You can take a graffiti tour of Buenos Aires, I’m told. For $25 USD, you can tour four neighborhoods by foot and by van, learning about how the urban art scene was born in the fire of the military dictatorship. 

7.

The poor man’s graffiti tour: count how many times you see a wall scrawled with nunca mas, nunca mas. Never again, never again. 

8.

I was going to say these sidewalks are shadowy, but that implies they’re creepy. Around here, the shadows cradle the night. In the shadow of a fig leaf, you can see it’s green, growing, covering the sidewalk with photosynthesized light. 

9.

What are Buenos Aires sidewalks like in the morning? Does Buenos Aires have a morning? The night ends at 5 a.m., and you sleep until noon. Do you dream of sidewalks? 

10.

There’s a sidewalk, he told me, his voice slow and deliberate, savoring each word. It’s in Abasto, where he lives, a neighborhood that's still a neighborhood. In the day, old men with big bellies sit on benches and yell. Che, che, tomamos unos matés?  He puffs out his belly in imitation and turns his voice to an aged squawk. You guys, wanna drink some maté!? Then his voice sinks deep again and he smiles at me. I love that sidewalk. 

11.

Look down, cause you’ll trip if you don’t. Hexagonal tiles ripple in mounds over tree roots. Look down. Someone pulled the Tetris blocks off the screen and made them a sidewalk. Look down. Across the street from where the murals are brightest, most beautiful, the ground opens up into dust and an open manhole. 

12.

Look up. There’s crumbled sidewalk dust and an open manhole and a manhole construction crew, but across the street a mural covers a white house with bright green leaves and technicolor flowers.

13.

I tried to get that mural on my camera. It was washed out. I tried to get two houses on my camera. They were washed out, nowhere near pink and orange, nowhere near the warmth of the light that hit them. 

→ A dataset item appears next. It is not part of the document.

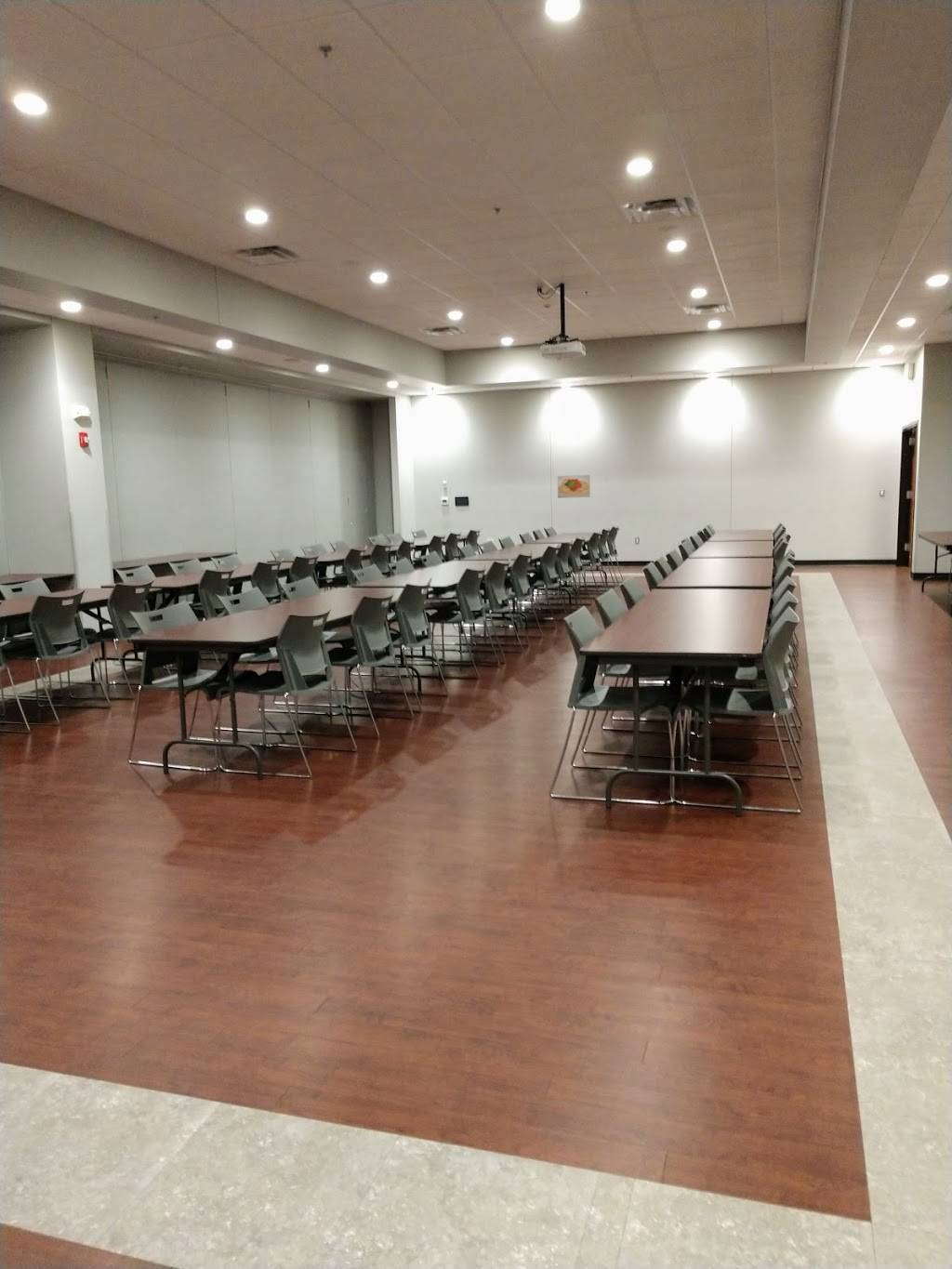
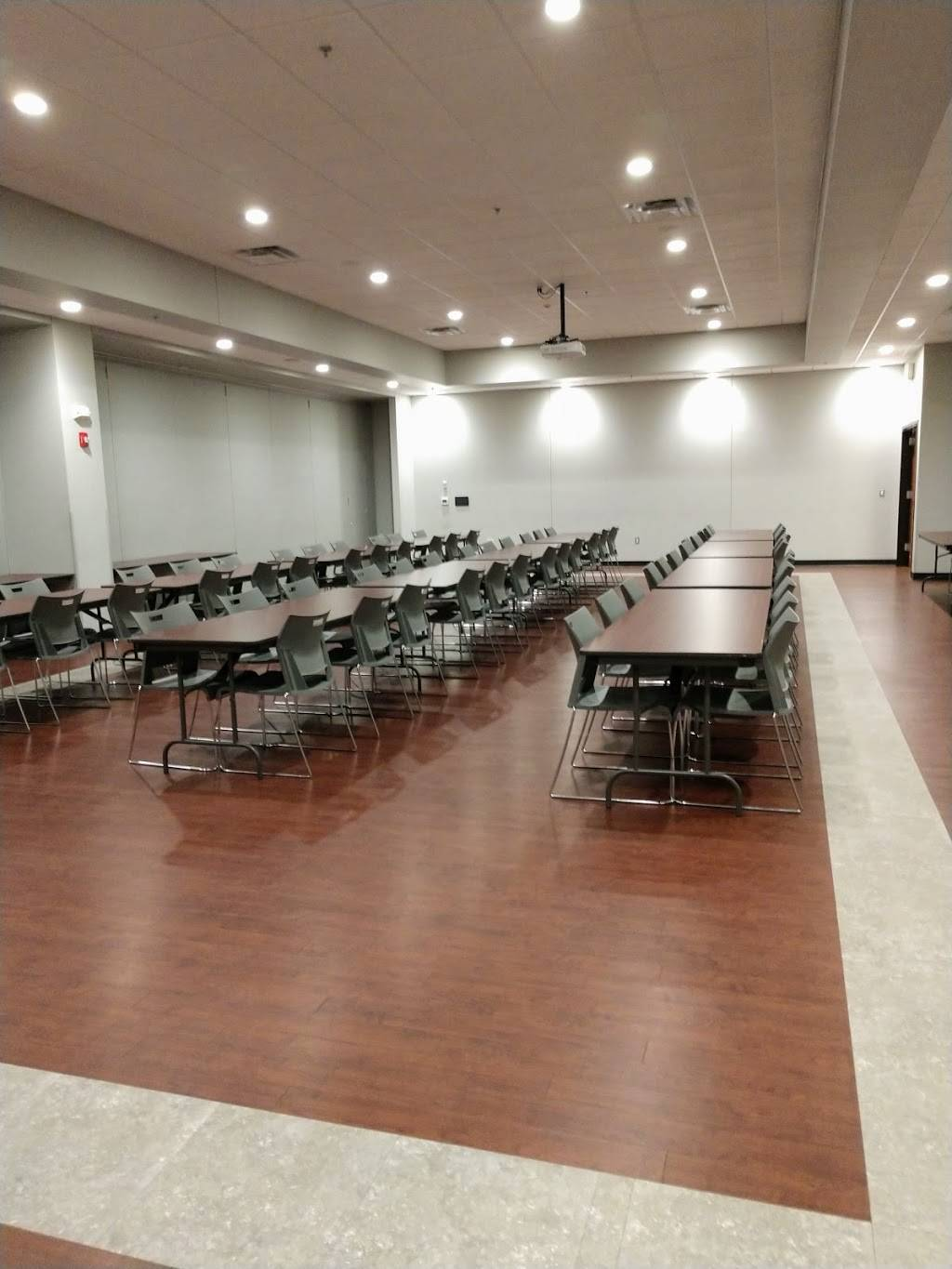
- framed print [557,474,591,499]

I’m not sure you can photograph any of these walls. You can only see them walking slowly, moving past them, letting them go. 

From the Archives

I bet there is a Borges quote or a Carlos Gardel tango line about how Buenos Aires is a city of nostalgia.

This piece has nothing to do with Buenos Aires, but my posting it here is an act of nostalgia. Right now, my working definition of nostalgia is "the feeling you get after you read 45 short pieces you wrote in your senior spring of college."

I just went through all the prompts from Daily Themes, a writing class I took two years ago, in order to find a few to play with here. Of course, this led me to what I wrote in response to them. 

***

8. Tuesday at the Lodges

 “Harry and Elenita got a new puppy,” she had said a few months ago. “Cache-cache. It means hide-and-seek in French, you know. The most delicious dog!”

At dinner at the Lodges Cache-cache sat under the white-clothed table and there were buttery baked tomatoes on our plates and the rain dripped under eave lights on the slate outside and Uncle Harry spoke in time with wine about Japanese art and the art of being a good doctor and over dessert they laughed about Nonna’s sweet tooth and the way she would regally demand to check her email on vacation and the rain kept dripping under eave lights on the slate outside the most horrendous weather and so and so and Cache-Cache under the table eating crumbs and so wine lights drip would, Laura would, remember? transform from a missing presence to a person who has died some time ago, now.